07-07-2005, 04:45 PM	#4 (permalink)
sUBs Asst Manager Security, Expert Analyst, Moderator, Security Team; Rangemaster, Moderator, TSF Academy Join Date: May 2005 Posts: 24,422 OS: N/A	Your log is clean. Create a new System Restore point click Start >> Run - type SYSDM.CPL & press Enter select the System Restore Tab tick on the checkbox - "Turn off System Restore on all drives" click Apply then untick the same checkbox & click OK Enable Windows Auto Update Go to Start>Run - type wuaucpl.cpl tick on the checkbox - "Keep my computer up to date" Under settings, choose "Automatically download the updates, and install them on the schedule that I specify". Click on "OK". Now that you are clean, to help protect your computer in the future I recommend that you get the following free programs: SpywareBlaster to help prevent spyware from installing in the first place. SpywareGuard to catch and block spyware before it can execute.

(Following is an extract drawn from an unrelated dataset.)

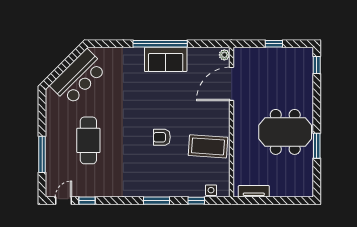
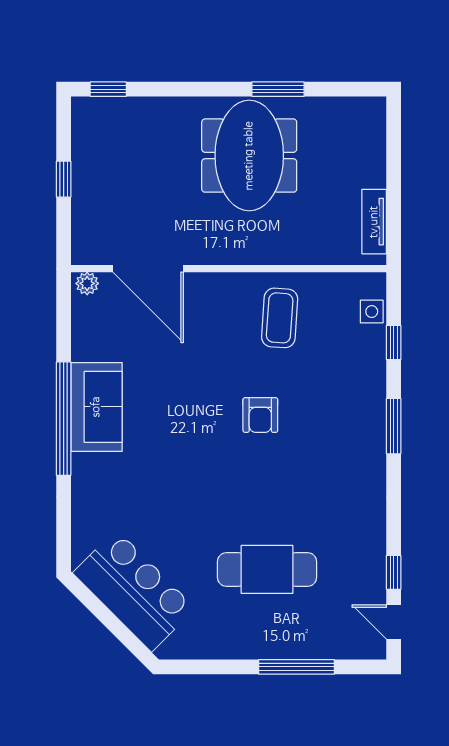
coffee table: (208, 146) -> (280, 318), width x0.73, depth x0.76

IESpy-Ad to block access to malicious websites so you cannot be redirected to them from an infected site or email. If you do not have a firewall, here are 3 free ones available for personal use: Sygate Personal Firewall Kerio Personal Firewall ZoneAlarm and a good antivirus like the one you are currently using. It is critical to have both a firewall and an anti-virus application and to keep them updated. In light of your recent hiccup, I'm sure you'll like to avoid any future infections. Please take a look at these well written articles HOW DID I GET INFECTED IN THE FIRST PLACE? THE ANTI-SPYWARE TUTORIAL Have a safe & happy computing day. Please respond to this thread one more time so we can mark this thread as resolved. __________________ Question - what have you done for the community today?

07-08-2005, 03:00 PM	#5 (permalink)
Raffe Registered User Join Date: Jun 2005 Posts: 11 OS: XP	It's all good Things are lookin' good. Thanks for your expertise!